For Madmen Only Review: Spotlighting the Man Behind the Comics

Improv nerds, rejoice!

6 mins read

Whether it was his desire or not, Del Close ended his career being known as the man behind the men and women of comedy. Adored by many in the business and respected as a pioneer of modern-day improvisation, Close never took the spotlight but is heavily responsible for the comedic landscape of today. Some of the greatest comedians and comedic actors of this era, like John Candy, Bill Murray, Stephen Colbert, Tina Fey, Amy Poehler, and many others, remember Close as a comedy teacher and major influence on their careers. A man only known to the cognoscente, For Madmen Only introduces Close to the masses with stark honesty and admiration.

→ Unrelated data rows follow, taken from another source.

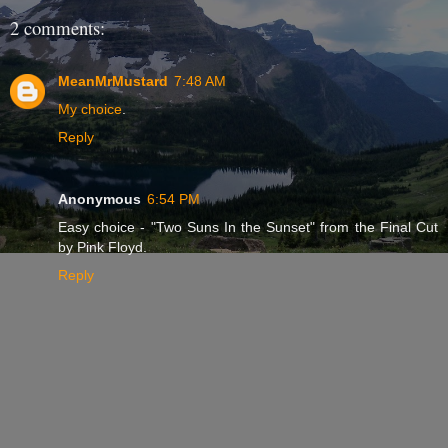
2 comments:
MeanMrMustard
7:48 AM
My choice
.
Reply
Anonymous
6:54 PM
Easy choice - "Two Suns In the Sunset" from the Final Cut
by Pink Floyd.
Reply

The film chronicles Close’s life beginning with the retelling of his father’s suicide right in front of him, when he as 8 years old. A horrific event which undoubtedly shaped him into the man he would become. However, as the film tracks Close’s life, it’s clear that perhaps this story, at the very least, isn’t entirely accurate. The tone that this question mark creates in the movie is pervasive throughout: Close was an intelligent man with vision, but also one deeply troubled.

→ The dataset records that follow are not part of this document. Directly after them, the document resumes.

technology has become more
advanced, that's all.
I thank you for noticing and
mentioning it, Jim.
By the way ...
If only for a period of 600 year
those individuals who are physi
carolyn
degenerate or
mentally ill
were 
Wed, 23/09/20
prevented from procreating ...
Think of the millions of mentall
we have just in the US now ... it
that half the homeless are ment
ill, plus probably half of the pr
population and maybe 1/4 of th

It’s also posited whether Close resented the success of his colleagues and those whom he mentored. At the beginning of his career, he helped create an improv comedy troupe called The Compass Players in St. Louis. Two of his partners in crime were Mike Nichols and Elaine May, who would find great success in New York City but as a duo. Close would feel betrayed and left behind by Nichols and May, and while he attempted to build his own career by joining Second City in both Chicago and Toronto, he would never achieve the success he felt he deserved.

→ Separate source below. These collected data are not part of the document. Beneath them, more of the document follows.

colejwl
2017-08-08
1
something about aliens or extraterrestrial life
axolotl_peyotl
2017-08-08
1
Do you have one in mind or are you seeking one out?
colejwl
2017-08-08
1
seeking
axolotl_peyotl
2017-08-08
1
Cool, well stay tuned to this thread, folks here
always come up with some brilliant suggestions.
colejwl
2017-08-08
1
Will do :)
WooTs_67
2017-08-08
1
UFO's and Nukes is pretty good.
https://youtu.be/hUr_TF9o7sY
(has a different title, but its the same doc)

Although it would be easy to feel great sympathy for someone like Close, For Madmen Only is forthright in its exploration of the man. Close’s unpredictable antics and behaviour made him difficult to work with, which were exacerbated by his substance abuse problems. He burned bridges and it’s mentioned that Martin Short did not like him. (No doubt there were others.) He did find a great deal of success, though, by creating a new version of improvisation called Harold — a long-form style still performed by improv groups and troupes across the world today — and in co-founding the ImprovOlympic theatre in Chicago with comedian Charna Halpern.

One aspect of Close’s career that is heavily drawn from is one that some of his most ardent fans may not know. Close had created a comic book series with DC Comics in the ‘80s called Wasteland. It was part of the horror genre and inspired by Cole’s life, albeit with some dramatic license and gory exaggeration.

Director Heather Ross uses_ Wasteland_ as a vehicle to tell Close’s story. Not only are there behind-the-scenes editorial meetings and brainstorms reenacted by James Urbaniak, Matt Walsh, and Josh Fadem (playing Close, editor Mike Gold, and writer John Ostrander, respectively), panels of the comic itself are used to illustrate different moments in Close’s life.

The use of Wasteland’s panels, as well as other comedic reenactments from Lauren Lapkus, Patton Oswalt, and Paul Scheer, are perfectly in keeping with Del Close as a man and a comedian. The comic book in particular serves as a great visualization of how Close perceived memorable events in his life. However, it’s the interviews with Close’s proteges, notably Tim Meadows, Bob Odenkirk, and Mike Myers, and his own archival footage that delivers the greatest insight.

For Madmen Only is almost an investigative documentary as it becomes clear that Close might be an unreliable narrator to his own story. Hearing Close, his contemporaries, and students tell the same story with varying versions creates added ambiguity to understanding who he is. While we may never have all of the pieces to the puzzle, Ross gets close to putting together a portrait of this comedy legend.

In many ways For Madmen Only, is a great gift to Del Close as it shines a spotlight on his achievements and gives him the recognition he desired in life. Comedy and improv nerds will be delighted by the film — it’s an excellent deep-dive into one of the main influences on contemporary comedy—and the archival footage of Close discussing Harold will surely have them frothing at the mouth. Ross has made Close’s story accessible to everyone by focusing on the universal truths that self-assessment is difficult, and even though we may not achieve our original hopes and dreams, it doesn’t mean that the impact we make isn’t important or worthwhile.

For Madmen Only streams via Hot Docs Ted Rogers Cinema beginning July 29.